What is LongCat-Video？

LongCat-Video is an open-source video generation model developed by Meituan’s LongCat team, featuring 13.6 billion parameters. It excels in tasks such as Text-to-Video, Image-to-Video, and Video-Continuation, particularly in efficiently generating high-quality long videos. Through multi-reward reinforcement learning optimization (GRPO), the model demonstrates performance comparable to leading open-source video generation models and the latest commercial solutions in both internal and public benchmarks.

Main Features of LongCat-Video

1. Long Video Generation:
Pretrained on video continuation tasks, LongCat-Video can generate videos lasting several minutes without noticeable color drift or quality degradation.

2. Unified Multi-Task Architecture:
Text-to-Video, Image-to-Video, and Video-Continuation tasks are unified under a single video generation framework, enabling all tasks to be handled by one model.

3. Efficient Inference:
With a coarse-to-fine generation strategy and Block Sparse Attention technology, the model can generate 720p, 30fps videos within minutes.

4. Multi-Reward Reinforcement Learning Optimization:
Using the Group Relative Policy Optimization (GRPO) approach with multiple reward signals, LongCat-Video achieves performance comparable to leading open-source and commercial video generation systems in both internal and public evaluations.

Technical Principles of LongCat-Video

1. Unified Architecture:
LongCat-Video employs a single, unified framework that integrates Text-to-Video, Image-to-Video, and Video-Continuation tasks. By sharing the same architecture and parameters, it efficiently handles multiple generation tasks.

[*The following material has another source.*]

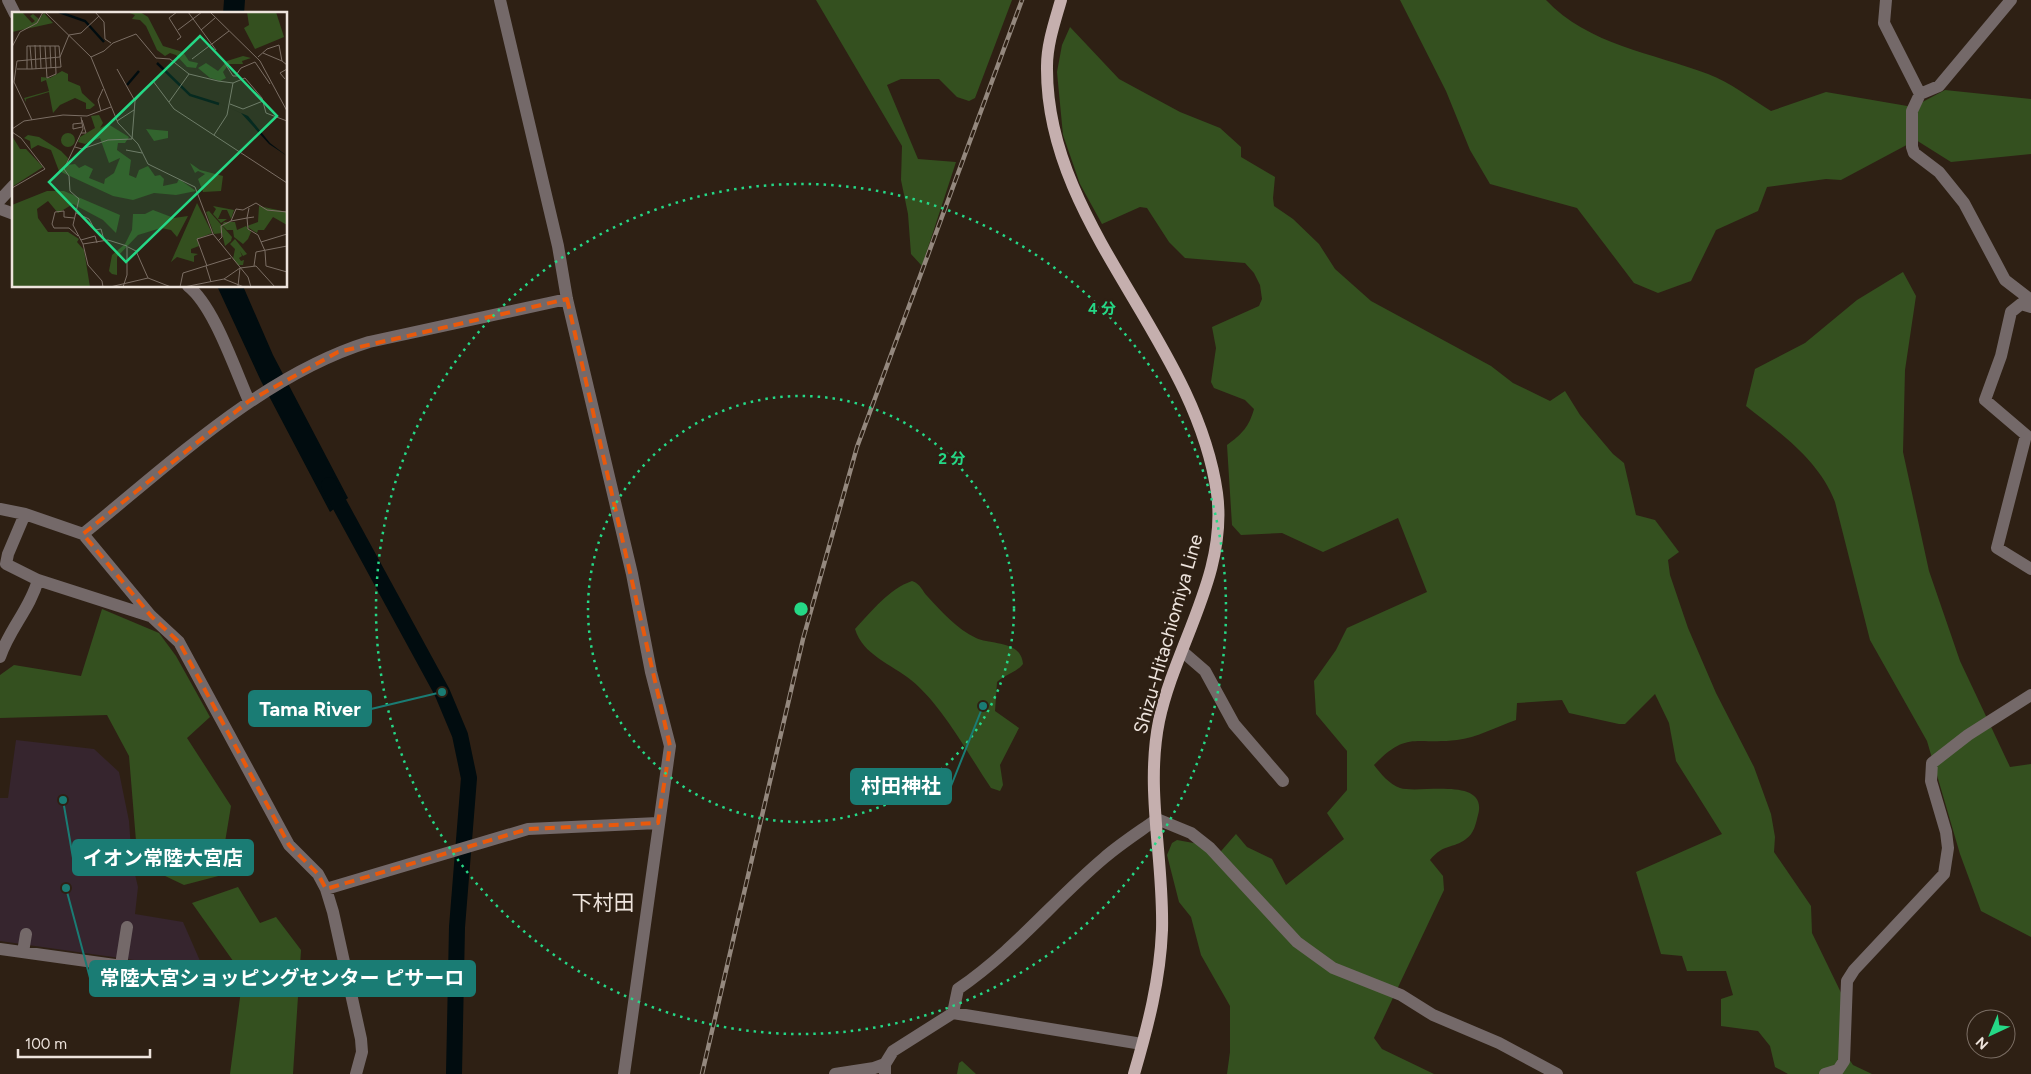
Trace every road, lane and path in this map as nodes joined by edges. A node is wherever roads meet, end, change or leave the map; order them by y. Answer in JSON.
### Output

2. Long Video Generation Technology:
Through pretraining on video continuation tasks and adopting specialized training strategies, the model can generate coherent, high-quality videos lasting several minutes without loss of consistency or visual fidelity.

3. Efficient Inference Strategy:
The model follows a coarse-to-fine generation process—first creating a rough structure and then refining details—while leveraging Block Sparse Attention to boost inference efficiency and reduce generation time for high-resolution videos.

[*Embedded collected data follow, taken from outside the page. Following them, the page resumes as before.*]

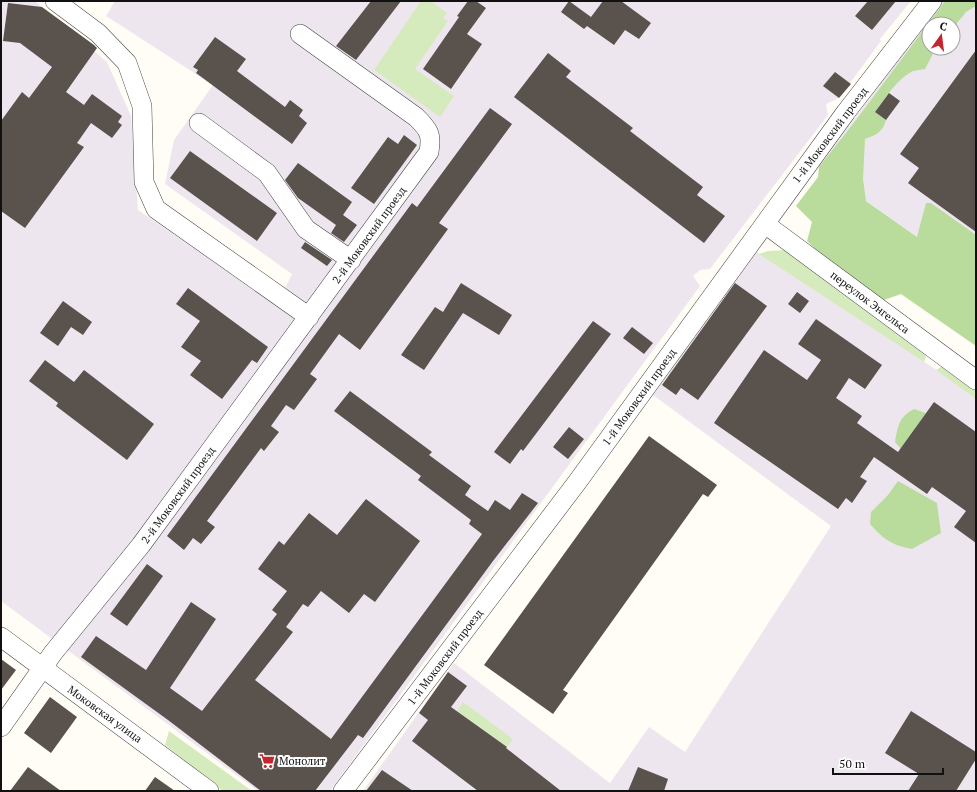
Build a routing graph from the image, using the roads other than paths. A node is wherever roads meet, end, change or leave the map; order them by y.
1 (55, 1) edge
2 (932, 1) edge
3 (300, 34) dead end
4 (199, 124) dead end
5 (765, 224) junction
6 (351, 260) junction
7 (309, 317) junction
8 (976, 380) edge
9 (1, 637) edge
10 (43, 668) junction
11 (1, 727) edge
12 (209, 791) edge
13 (343, 791) edge

1 - 7 street
2 - 5 street, 1-й Моковский проезд
3 - 6 street, 2-й Моковский проезд
4 - 6 street
5 - 8 street, переулок Энгельса
5 - 13 street, 1-й Моковский проезд
6 - 7 street, 2-й Моковский проезд
7 - 10 street, 2-й Моковский проезд
9 - 10 street, Моковская улица
10 - 11 street, 2-й Моковский проезд
10 - 12 street, Моковская улица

4. Multi-Reward Reinforcement Learning Optimization:
By applying the multi-reward Group Relative Policy Optimization (GRPO) method, the model is optimized across multiple dimensions, including text-video alignment, visual fidelity, and motion quality, enhancing the overall output quality of generated videos.

Project Links

Official Website: https://meituan-longcat.github.io/LongCat-Video/
GitHub Repository: https://github.com/meituan-longcat/LongCat-Video
Hugging Face Model Hub: https://huggingface.co/meituan-longcat/LongCat-Video

Application Scenarios of LongCat-Video

Content Creation:
Enables creators to quickly generate video materials such as advertisements, short videos, and animations, greatly improving production efficiency.
Video Continuation:
Generates follow-up content for existing video clips, useful for storytelling, video editing, and creative extensions.
Education and Training:
Produces instructional or demonstration videos to enhance teaching and training experiences.
Entertainment and Gaming:
Generates dynamic scenes or character animations to enrich visual effects and immersion in games.
Intelligent Customer Service and Virtual Assistants:
Creates video-based responses for more intuitive and engaging user interactions.
Creative Design:
Assists designers in concept visualization and rapid video prototyping to express creative ideas efficiently.